Problem
Copy the data below verbatim, leaving no line out.

Records from a collection:
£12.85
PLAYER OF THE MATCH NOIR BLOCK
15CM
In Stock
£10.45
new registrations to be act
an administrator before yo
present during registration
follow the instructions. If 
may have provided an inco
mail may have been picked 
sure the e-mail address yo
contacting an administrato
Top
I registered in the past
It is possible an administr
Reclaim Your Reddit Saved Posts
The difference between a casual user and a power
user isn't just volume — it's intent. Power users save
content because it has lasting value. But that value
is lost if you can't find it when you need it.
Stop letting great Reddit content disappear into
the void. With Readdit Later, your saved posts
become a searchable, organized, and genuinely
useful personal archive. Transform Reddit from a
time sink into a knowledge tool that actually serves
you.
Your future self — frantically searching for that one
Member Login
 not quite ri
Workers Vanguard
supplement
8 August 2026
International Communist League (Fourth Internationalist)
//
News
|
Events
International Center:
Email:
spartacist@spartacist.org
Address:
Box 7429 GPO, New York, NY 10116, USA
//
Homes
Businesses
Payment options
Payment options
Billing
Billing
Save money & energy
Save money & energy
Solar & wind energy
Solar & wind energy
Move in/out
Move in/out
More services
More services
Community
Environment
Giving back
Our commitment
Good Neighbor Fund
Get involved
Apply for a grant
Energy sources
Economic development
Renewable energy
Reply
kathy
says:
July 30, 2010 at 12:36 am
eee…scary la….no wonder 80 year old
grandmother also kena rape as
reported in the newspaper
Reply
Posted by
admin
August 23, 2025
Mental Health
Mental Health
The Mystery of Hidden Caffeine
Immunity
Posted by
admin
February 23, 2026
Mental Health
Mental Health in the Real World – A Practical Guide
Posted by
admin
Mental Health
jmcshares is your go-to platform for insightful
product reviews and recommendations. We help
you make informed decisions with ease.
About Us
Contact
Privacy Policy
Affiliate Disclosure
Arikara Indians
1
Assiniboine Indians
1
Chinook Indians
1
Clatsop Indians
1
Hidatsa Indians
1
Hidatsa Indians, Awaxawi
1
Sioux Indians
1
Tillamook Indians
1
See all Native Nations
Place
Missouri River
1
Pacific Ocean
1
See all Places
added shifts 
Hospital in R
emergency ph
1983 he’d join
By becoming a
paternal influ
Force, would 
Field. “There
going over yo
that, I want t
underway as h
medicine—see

Solved exercise
£12.85
PLAYER OF THE MATCH NOIR BLOCK
15CM
In Stock
£10.45
new registrations to be act
an administrator before yo
present during registration
follow the instructions. If 
may have provided an inco
mail may have been picked 
sure the e-mail address yo
contacting an administrato
Top
I registered in the past
It is possible an administr
Reclaim Your Reddit Saved Posts
The difference between a casual user and a power
user isn't just volume — it's intent. Power users save
content because it has lasting value. But that value
is lost if you can't find it when you need it.
Stop letting great Reddit content disappear into
the void. With Readdit Later, your saved posts
become a searchable, organized, and genuinely
useful personal archive. Transform Reddit from a
time sink into a knowledge tool that actually serves
you.
Your future self — frantically searching for that one
Member Login
 not quite ri
Workers Vanguard
supplement
8 August 2026
International Communist League (Fourth Internationalist)
//
News
|
Events
International Center:
Email:
spartacist@spartacist.org
Address:
Box 7429 GPO, New York, NY 10116, USA
//
Homes
Businesses
Payment options
Payment options
Billing
Billing
Save money & energy
Save money & energy
Solar & wind energy
Solar & wind energy
Move in/out
Move in/out
More services
More services
Community
Environment
Giving back
Our commitment
Good Neighbor Fund
Get involved
Apply for a grant
Energy sources
Economic development
Renewable energy
Reply
kathy
says:
July 30, 2010 at 12:36 am
eee…scary la….no wonder 80 year old
grandmother also kena rape as
reported in the newspaper
Reply
Posted by
admin
August 23, 2025
Mental Health
Mental Health
The Mystery of Hidden Caffeine
Immunity
Posted by
admin
February 23, 2026
Mental Health
Mental Health in the Real World – A Practical Guide
Posted by
admin
Mental Health
jmcshares is your go-to platform for insightful
product reviews and recommendations. We help
you make informed decisions with ease.
About Us
Contact
Privacy Policy
Affiliate Disclosure
Arikara Indians
1
Assiniboine Indians
1
Chinook Indians
1
Clatsop Indians
1
Hidatsa Indians
1
Hidatsa Indians, Awaxawi
1
Sioux Indians
1
Tillamook Indians
1
See all Native Nations
Place
Missouri River
1
Pacific Ocean
1
See all Places
added shifts 
Hospital in R
emergency ph
1983 he’d join
By becoming a
paternal influ
Force, would 
Field. “There
going over yo
that, I want t
underway as h
medicine—see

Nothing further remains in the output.